[Tugas] Dalam kutipan dokumen tentang tradisi Junjung Pusako, ringkas paragraf yang diawali "Ritus Junjung Pusako merupakan cara turun temurun" menjadi daftar poin singkat tanpa menghilangkan fakta utamanya.

[Kutipan Dokumen]
-----

Mengintip Bulu dan Keris Dalam Bungkusan Kain Panjang di Tradisi Junjung Pusako Sarolangun

Rabu 04-10-2023,16:06 WIB
Editor : Dona Piscesika

SAROLANGUN, JAMBIEKSPRES.CO.ID – Di Sarolangun, ada sebuah tradisi menarik bernama tradisi Junjung Pusako.

Tradisi Junjung Pusako telah lama dipegang teguh oleh masyarakat Desa Tanjung Gagak Kecamatan Bathin VIII Kabupaten Sarolangun dan terus melekat hingga kini.

Tradisi ini dilaksanakan satu kali dalam satu tahun setiap 12 rabiul awal dalam kalender Islam.

Ada sebuah prosesi unik yang dilakukan saat Junjung Pusako.

Dimana dalam momen ini masyarakat bisa melihat isi dari bungkusan kain panjang yang membungkus tulisan kuno karya tangan manusia sepanjang 20 sentimeter.

Dalam bungkusan ini juga terdapat lembaran bulu dan keris. Kemudian kain panjang ini dibuka untuk diasapkan dan ditaburkan kembang tujuh warna.

Setelah prosesi tersebut usai, kain panjang tadi kemudian dibawa ke tanah lapang untuk disambut oleh masyarakat Desa Tanjung Gagak.

Selanjutnya mulailah dikerjakan ritual membersihkan tujuh alat pusaka yaitu keris, tanduk, tabuh air minum dan tempat surat, kain batik irik-irik, batu, igak padi, jago padi, dan tempat rambut Putri Susu Tunggal.

Ritus Junjung Pusako merupakan cara turun temurun untuk memulai musim bertanam padi ladang, yang memantulkan kearifan lokal di bidang pertanian, yang dijiwai oleh nilai kebersamaan, kekompakan, dan gotong royong.

Ritus ini juga sebagai bentuk kekayaan budaya, yang dapat terus menjadi sumber penciptaan karya dan pengetahuan baru.

Pelaksana tugas (Plt.) Bupati Sarolangun, Bachril Bakrie mengatakan menjaga tradisi Junjung Pusako adalah menjaga alam, menjaga sungai, dan menjaga kebudayaan.

-----

[Kumpulan Data]
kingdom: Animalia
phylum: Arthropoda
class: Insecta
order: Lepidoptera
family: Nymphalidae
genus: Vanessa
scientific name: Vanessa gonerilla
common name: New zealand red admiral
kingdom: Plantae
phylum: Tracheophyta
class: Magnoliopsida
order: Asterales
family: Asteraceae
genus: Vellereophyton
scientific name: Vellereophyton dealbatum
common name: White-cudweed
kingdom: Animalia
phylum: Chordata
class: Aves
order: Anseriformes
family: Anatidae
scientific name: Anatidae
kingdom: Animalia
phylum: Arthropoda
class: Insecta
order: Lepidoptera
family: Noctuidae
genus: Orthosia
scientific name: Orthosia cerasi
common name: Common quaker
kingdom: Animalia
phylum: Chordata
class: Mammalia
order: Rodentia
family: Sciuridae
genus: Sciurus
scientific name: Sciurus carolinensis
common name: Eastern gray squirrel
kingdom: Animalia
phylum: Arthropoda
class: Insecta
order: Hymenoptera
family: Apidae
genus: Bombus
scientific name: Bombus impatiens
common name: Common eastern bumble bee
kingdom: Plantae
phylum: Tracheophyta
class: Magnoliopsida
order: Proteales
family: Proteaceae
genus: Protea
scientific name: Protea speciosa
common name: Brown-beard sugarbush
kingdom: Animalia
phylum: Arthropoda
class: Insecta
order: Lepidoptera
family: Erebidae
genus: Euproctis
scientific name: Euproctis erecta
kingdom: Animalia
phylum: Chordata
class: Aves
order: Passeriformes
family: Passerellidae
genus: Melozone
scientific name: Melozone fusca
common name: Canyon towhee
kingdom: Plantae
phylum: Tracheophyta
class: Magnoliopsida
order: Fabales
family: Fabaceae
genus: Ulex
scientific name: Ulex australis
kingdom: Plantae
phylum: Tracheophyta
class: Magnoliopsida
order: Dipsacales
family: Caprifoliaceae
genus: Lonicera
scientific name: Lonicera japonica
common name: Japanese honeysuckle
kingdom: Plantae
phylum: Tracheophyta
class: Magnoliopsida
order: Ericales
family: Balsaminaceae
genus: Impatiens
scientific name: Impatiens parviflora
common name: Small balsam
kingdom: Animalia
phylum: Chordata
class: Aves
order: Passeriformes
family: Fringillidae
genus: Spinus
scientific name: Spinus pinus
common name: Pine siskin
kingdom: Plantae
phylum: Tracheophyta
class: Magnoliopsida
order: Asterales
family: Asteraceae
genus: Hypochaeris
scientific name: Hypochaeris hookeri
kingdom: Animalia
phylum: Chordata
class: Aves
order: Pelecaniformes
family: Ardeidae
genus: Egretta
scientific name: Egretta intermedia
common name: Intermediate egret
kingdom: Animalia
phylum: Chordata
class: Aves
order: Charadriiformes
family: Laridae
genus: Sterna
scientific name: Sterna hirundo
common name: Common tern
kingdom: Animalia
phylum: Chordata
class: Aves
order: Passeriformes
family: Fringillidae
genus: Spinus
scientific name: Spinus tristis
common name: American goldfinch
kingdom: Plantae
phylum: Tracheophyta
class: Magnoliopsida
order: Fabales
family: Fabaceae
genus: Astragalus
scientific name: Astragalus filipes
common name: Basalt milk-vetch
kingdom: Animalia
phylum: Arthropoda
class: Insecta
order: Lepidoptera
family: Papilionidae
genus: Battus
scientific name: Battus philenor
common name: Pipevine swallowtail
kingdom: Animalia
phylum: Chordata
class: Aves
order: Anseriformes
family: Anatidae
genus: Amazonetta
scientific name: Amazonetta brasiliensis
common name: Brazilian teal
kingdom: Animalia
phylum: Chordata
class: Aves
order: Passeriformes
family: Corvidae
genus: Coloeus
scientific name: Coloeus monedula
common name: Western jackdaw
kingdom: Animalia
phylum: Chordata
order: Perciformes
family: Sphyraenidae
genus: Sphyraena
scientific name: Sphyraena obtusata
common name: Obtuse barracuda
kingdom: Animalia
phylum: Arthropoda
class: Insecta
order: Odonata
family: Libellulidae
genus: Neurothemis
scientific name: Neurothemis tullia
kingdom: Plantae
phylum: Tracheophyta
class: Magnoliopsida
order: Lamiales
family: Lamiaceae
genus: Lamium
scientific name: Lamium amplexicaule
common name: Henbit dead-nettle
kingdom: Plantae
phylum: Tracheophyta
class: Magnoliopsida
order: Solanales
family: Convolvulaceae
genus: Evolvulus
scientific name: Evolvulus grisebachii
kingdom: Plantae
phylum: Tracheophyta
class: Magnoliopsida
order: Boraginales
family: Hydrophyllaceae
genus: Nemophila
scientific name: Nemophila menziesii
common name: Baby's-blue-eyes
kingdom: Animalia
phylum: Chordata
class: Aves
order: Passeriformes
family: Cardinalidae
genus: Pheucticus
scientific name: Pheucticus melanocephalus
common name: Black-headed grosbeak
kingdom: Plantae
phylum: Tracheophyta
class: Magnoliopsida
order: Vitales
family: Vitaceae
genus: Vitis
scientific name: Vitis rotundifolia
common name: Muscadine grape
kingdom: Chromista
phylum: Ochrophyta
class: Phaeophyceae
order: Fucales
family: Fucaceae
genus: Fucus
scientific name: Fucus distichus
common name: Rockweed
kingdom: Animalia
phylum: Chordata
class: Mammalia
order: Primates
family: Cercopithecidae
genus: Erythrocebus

-----

[Hasil]
- Ritus Junjung Pusako adalah cara turun-temurun untuk memulai musim bertanam padi ladang.
- Ritus ini mencerminkan kearifan lokal di bidang pertanian.
- Ritus ini dijiwai oleh nilai kebersamaan, kekompakan, dan gotong royong.